According to Sri Lanka Customs data reviewed by Asia Siyaka Research, tea exports during April 2026 declined to 17.9 million kilograms, compared with 18.2 million kilograms exported during the same period last year. The decline reflects the mounting strain on Sri Lanka’s export economy, which remains heavily dependent on international shipping routes passing through politically volatile regions.

Between January and April this year, the country exported 78.3 million kilograms of tea, recording a 4 percent drop from the 81.3 million kilograms shipped during the corresponding period in 2025. Export revenue also weakened significantly, falling from 478 million US dollars to 451 million US dollars during the same period. The average export price per kilogram dropped as well, highlighting declining returns for producers and exporters already burdened by rising operational costs.

Industry experts point to the escalation of the US-Iran conflict as a major factor behind the downturn. Shipping routes connecting Sri Lanka with the Middle East and North Africa have experienced delays and logistical complications since tensions intensified in February. These regions represent some of Sri Lanka’s largest tea markets, making the industry highly vulnerable to disruptions in maritime trade.
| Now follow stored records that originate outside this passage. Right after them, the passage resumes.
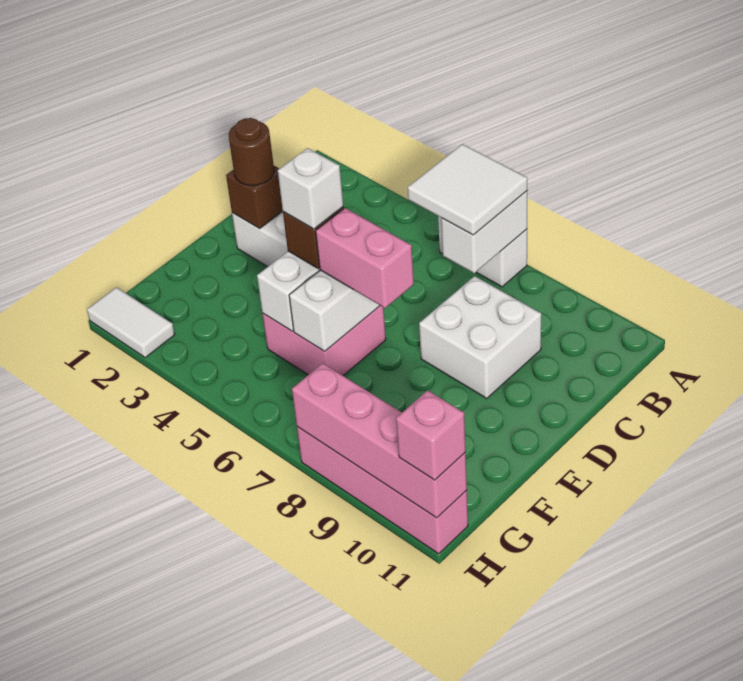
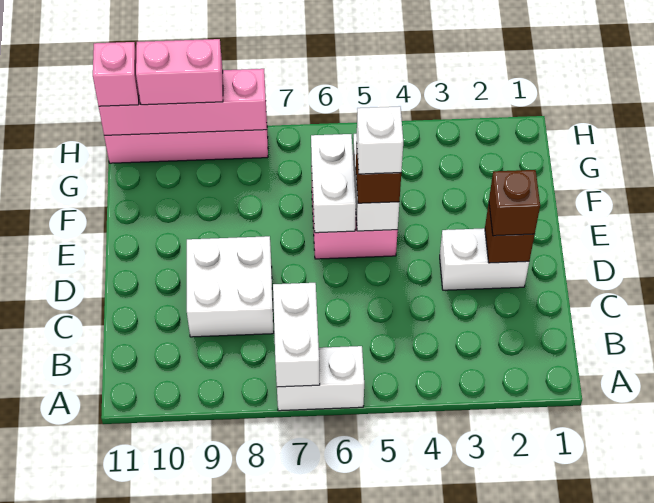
white 2x2 tile [408,144,527,235] -> none
brown 1x1 round brick [229,118,274,185] -> brown 1x1 brick [489,170,540,236]
pink 1x2 brick [316,208,414,308] -> pink 1x2 brick moved to [136,39,223,105]
white 1x2 tile [87,287,175,358] -> none

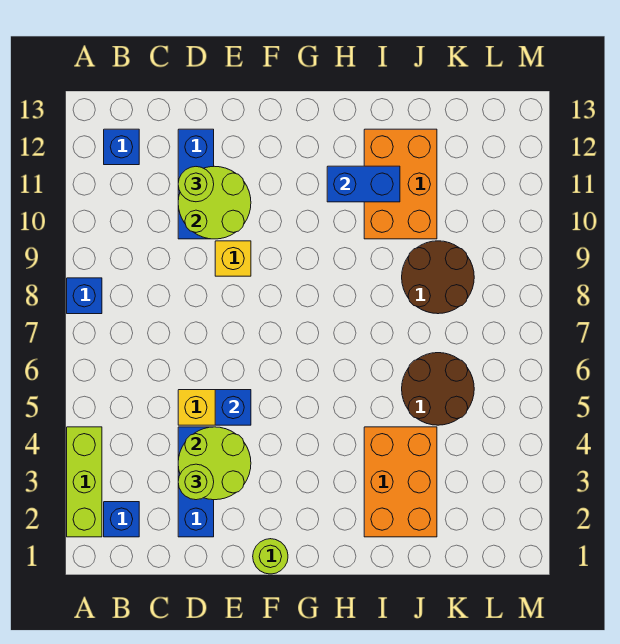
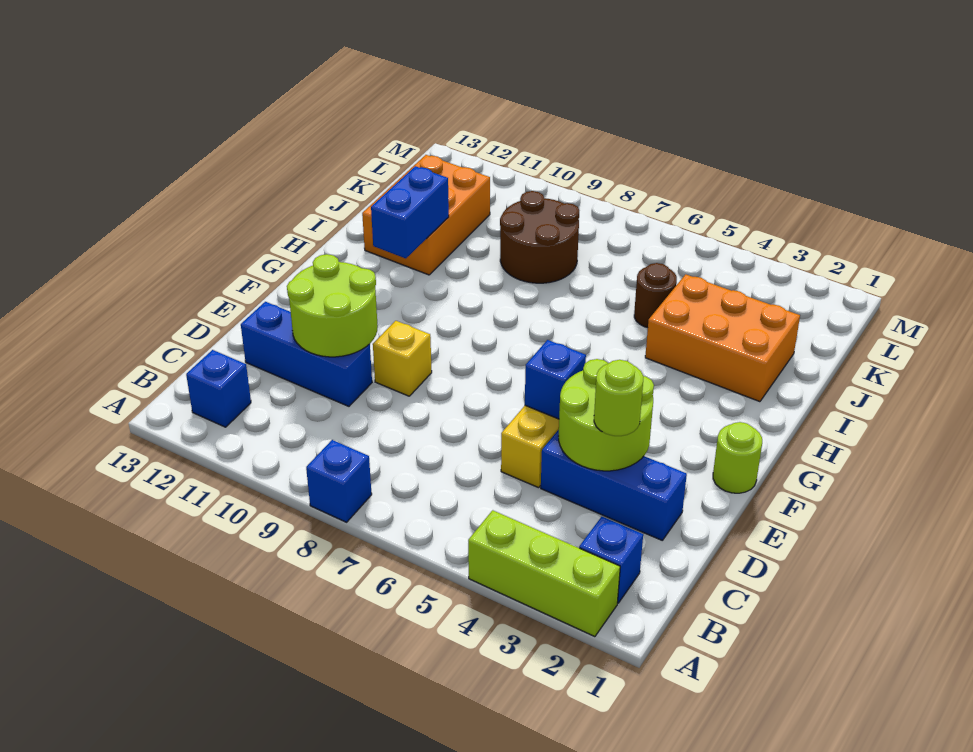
lime 1x1 round brick [178,167,214,202] -> none
orange 2x3 brick [364,129,437,239] -> orange 2x3 brick turned to [362,155,490,275]
brown 2x2 round brick [402,353,474,425] -> brown 1x1 round brick [634,263,677,328]

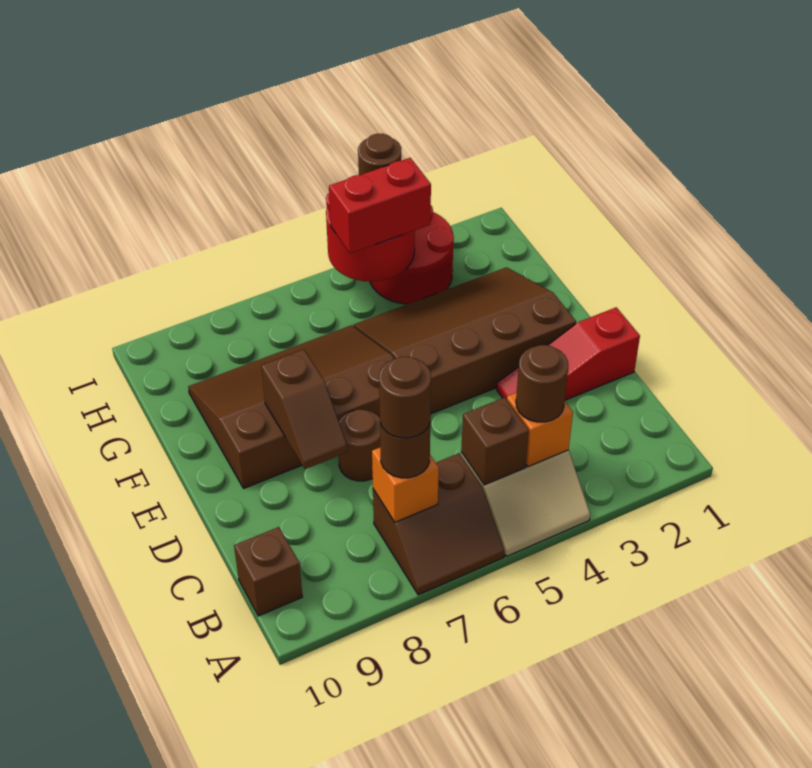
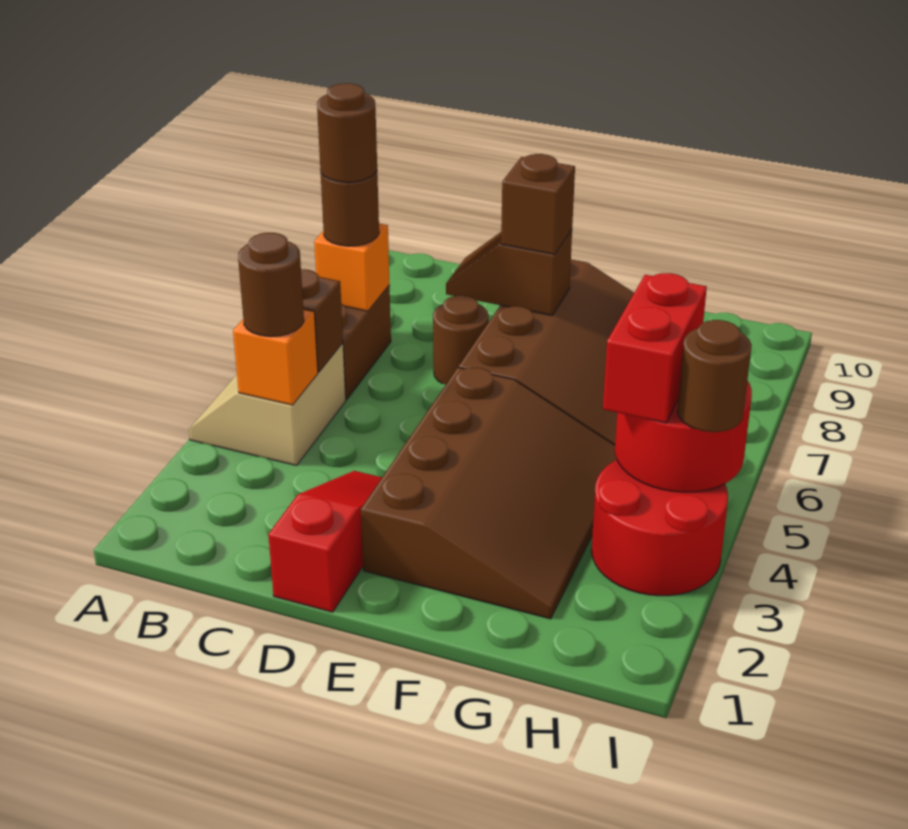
brown 1x1 brick [234,527,302,616] -> brown 1x1 brick moved to [501,154,575,255]

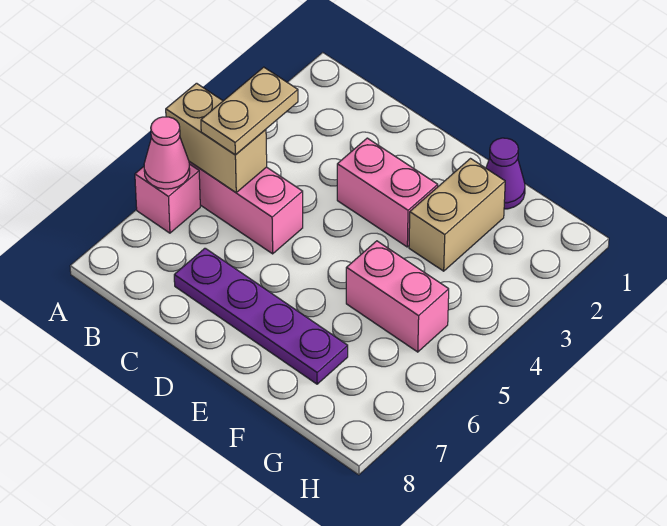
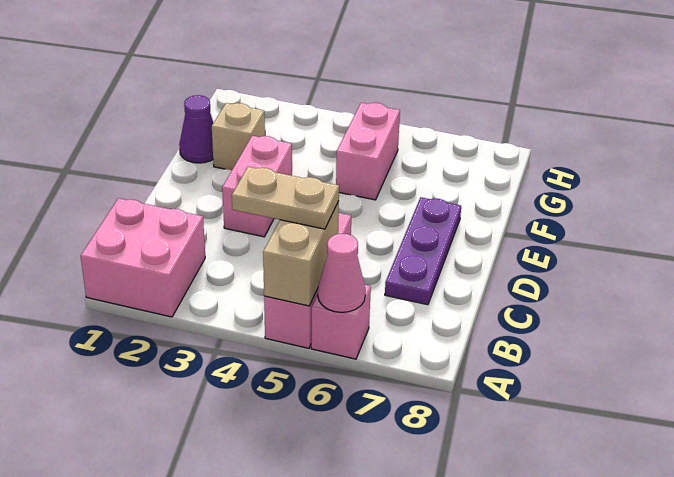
none -> pink 2x2 brick [81,198,205,317]
purple 1x4 plate [174,248,348,384] -> purple 1x3 plate [385,197,461,305]
tan 1x2 brick [409,159,505,271] -> tan 1x1 brick [212,103,265,170]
The crisis has exposed structural weaknesses within Sri Lanka’s tea export sector. Heavy dependence on a limited number of overseas markets has left exporters exposed to political uncertainty and regional instability. Iraq remained the largest importer of Sri Lankan tea during the first four months of 2026, although purchases declined compared with the previous year. Russia continued to import substantial volumes despite ongoing payment and banking restrictions linked to international sanctions.

Türkiye, however, emerged as a significant growth market, nearly doubling its imports from Sri Lanka. Analysts believe traders increasingly used Turkish channels as alternative routes to bypass disruptions elsewhere in the region. Azerbaijan also expanded tea imports, signalling shifting regional trade dynamics within the global tea market.

Beyond geopolitical risks, exporters are also battling soaring freight charges, currency volatility and weakening purchasing power among consumers in several destination countries. Sri Lanka’s fragile domestic economy has added further pressure on tea producers struggling with high production costs, labour shortages and limited access to financing.

Tea remains a cornerstone of Sri Lanka’s export economy and continues to play a crucial role in generating foreign exchange earnings. In 2025 alone, tea exports exceeded 257 million kilograms and generated over 1.5 billion US dollars in revenue. Yet industry observers caution that unless Sri Lanka modernises supply chains, expands into new markets and improves trade resilience, the country’s tea industry could face continued decline amid an increasingly uncertain global economic environment.